* Textauszug
= = = = =
Die Hexen von Eastwick: ein erfolgreicher Roman von John Updike, der 1984 erschien, ein noch bekannterer Film mit Jack Nicholson aus dem Jahr 1987 und ein Musical, das es in London seit 2000 auf über 750 Aufführungen gebracht hat. Es muss etwas dran sein an dem Stoff um drei frustrierte Frauen in einem langweiligen amerikanischen Provinznest, die in der Begegnung mit dem satanischen Kunsthändler Darryl van Horne magische Energien in sich spüren und sexuell zu explodieren drohen.

An begeisterter Zustimmung mangelt es auch der Premiere im Theater Bielefeld, ein Jahr nach der deutschsprachigen Erstaufführung im Gelsenkirchener Musiktheater, nicht. Geboten wird ein unterhaltsamer, in jeder Hinsicht sorgfältig ausgearbeiteter Abend, der die Bühnenwirksamkeit des Stücks eindrucksvoll bestätigt. Zu verdanken ist das nicht zuletzt den Musical-erfahrenen Kräften in den Hauptrollen sowie dem amerikanischen, seit 1984 in Bielefeld für das Genre zuständigen Kapellmeister William Ward Murta und seiner Live-Band. Nahezu alle Akteure bringen so viel stilgerechten Elan auf einem beachtlichen gesanglichen und instrumentalen Niveau ein, dass auch die konventioneller anmutenden Teile der aus allen gängigen Nischen der Musical-Fabrikation gestrickten Musik von Dana Rowe den nötigen Biss erhalten und in den lyrischen Songs nirgends in überzuckerte Sentimentalität abgleiten. Damit überflügeln die Bielefelder ihre Kollegen am Musiktheater im Revier deutlich.
= = = = =
* Aufgaben
1) Gib aus dem Text über die Hexen von Eastwick alles wortgetreu wieder, was von „Die Hexen von“ bis hinunter zu „zu explodieren drohen.“ reicht.
2) Setze den Text über die Hexen von Eastwick im Anschluss an seinen letzten Satz fort.

* Datenübersicht
= = = = =
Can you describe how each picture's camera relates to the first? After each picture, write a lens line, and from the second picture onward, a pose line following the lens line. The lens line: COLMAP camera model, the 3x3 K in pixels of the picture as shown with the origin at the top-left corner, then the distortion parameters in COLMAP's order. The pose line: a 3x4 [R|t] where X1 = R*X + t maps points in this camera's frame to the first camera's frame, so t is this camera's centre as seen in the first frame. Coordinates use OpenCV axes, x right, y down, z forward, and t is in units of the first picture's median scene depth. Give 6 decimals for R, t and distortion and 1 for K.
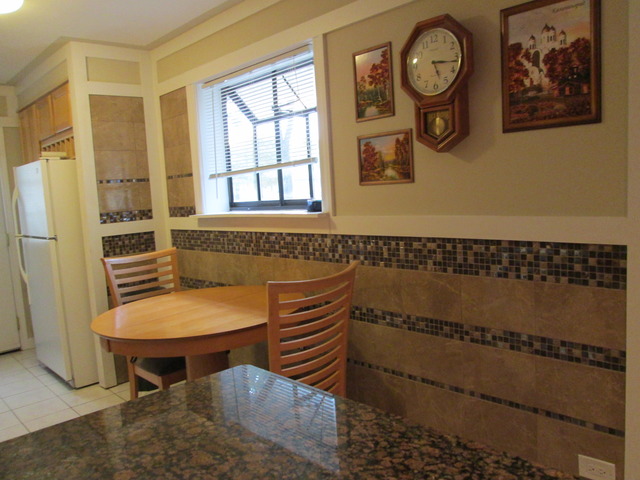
lens RADIAL K [[541.1, 0, 322.5], [0, 541.1, 246.7], [0, 0, 1]] dist [-0.030643, 0.017416]
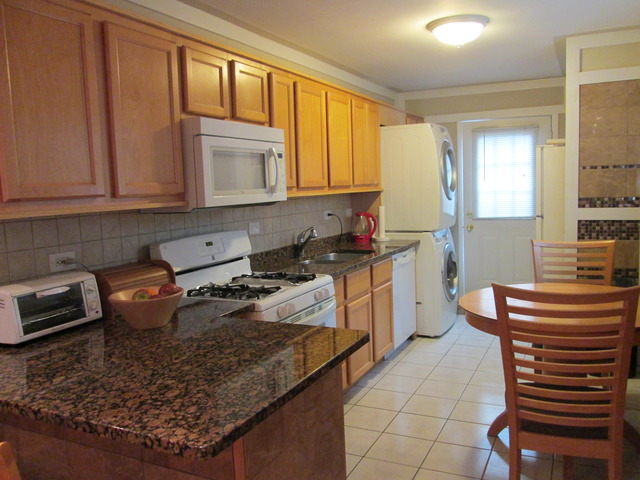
lens RADIAL K [[541.1, 0, 323.6], [0, 541.1, 238.3], [0, 0, 1]] dist [-0.030643, 0.017416]
pose [[0.375509, 0.142678, -0.915771, 0.368652], [-0.096359, 0.988735, 0.114534, -0.055055], [0.921796, 0.045234, 0.385027, 0.135693]]
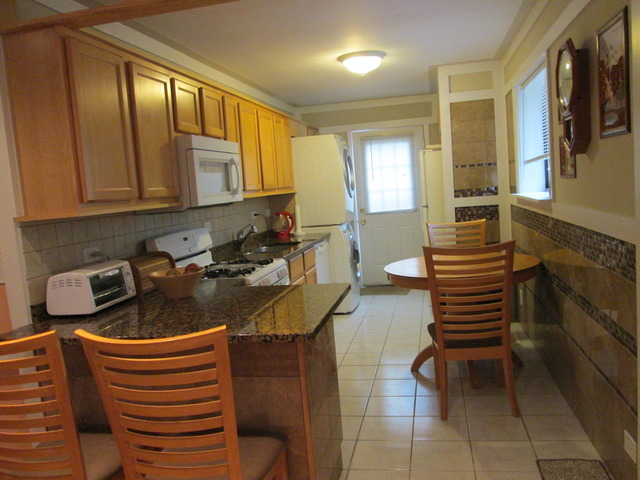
lens RADIAL K [[541.1, 0, 322.1], [0, 541.1, 238.6], [0, 0, 1]] dist [-0.030643, 0.017416]
pose [[0.593691, 0.097790, -0.798729, 0.480754], [-0.054485, 0.995196, 0.081346, -0.031927], [0.802846, -0.004776, 0.596167, -0.079140]]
= = = = =
* Antworten der Reihe
1)
Die Hexen von Eastwick: ein erfolgreicher Roman von John Updike, der 1984 erschien, ein noch bekannterer Film mit Jack Nicholson aus dem Jahr 1987 und ein Musical, das es in London seit 2000 auf über 750 Aufführungen gebracht hat. Es muss etwas dran sein an dem Stoff um drei frustrierte Frauen in einem langweiligen amerikanischen Provinznest, die in der Begegnung mit dem satanischen Kunsthändler Darryl van Horne magische Energien in sich spüren und sexuell zu explodieren drohen.

2)
Regisseur Jens Göbel sorgt für eine messerscharfe Profilierung der Charaktere. Eine Steilvorlage, die nicht nur die Darstellerinnen der drei „Hexen“ mit großer Raffinesse und Spielfreude nutzen. Als Figuren individuell geformt, im Ensemble homogen, bilden Bettina Meske als Alexandra, Carina Sandhaus in der Rolle der Jane und Roberta Valentini als Sukie ein nahezu ideales Trio. Sowohl mit ihrem Gesang als auch mit ihrer differenzierten Darstellung. Sorgfältig arbeitet Göbel die menschlichen Züge der Figuren heraus, so dass sich die magischen Kräfte der Damen eher als Wunschdenken entpuppen und die ihre reale Bodenhaftung nie verlieren. Davon profitiert auch die moralinsaure Felicia Gabriel als Vorsitzende des Denkmalschutzvereins, die in Göbels Regie nicht zur Spießer-Karikatur verkümmert, sondern eine Prise tragischer Größe durchschimmern lässt.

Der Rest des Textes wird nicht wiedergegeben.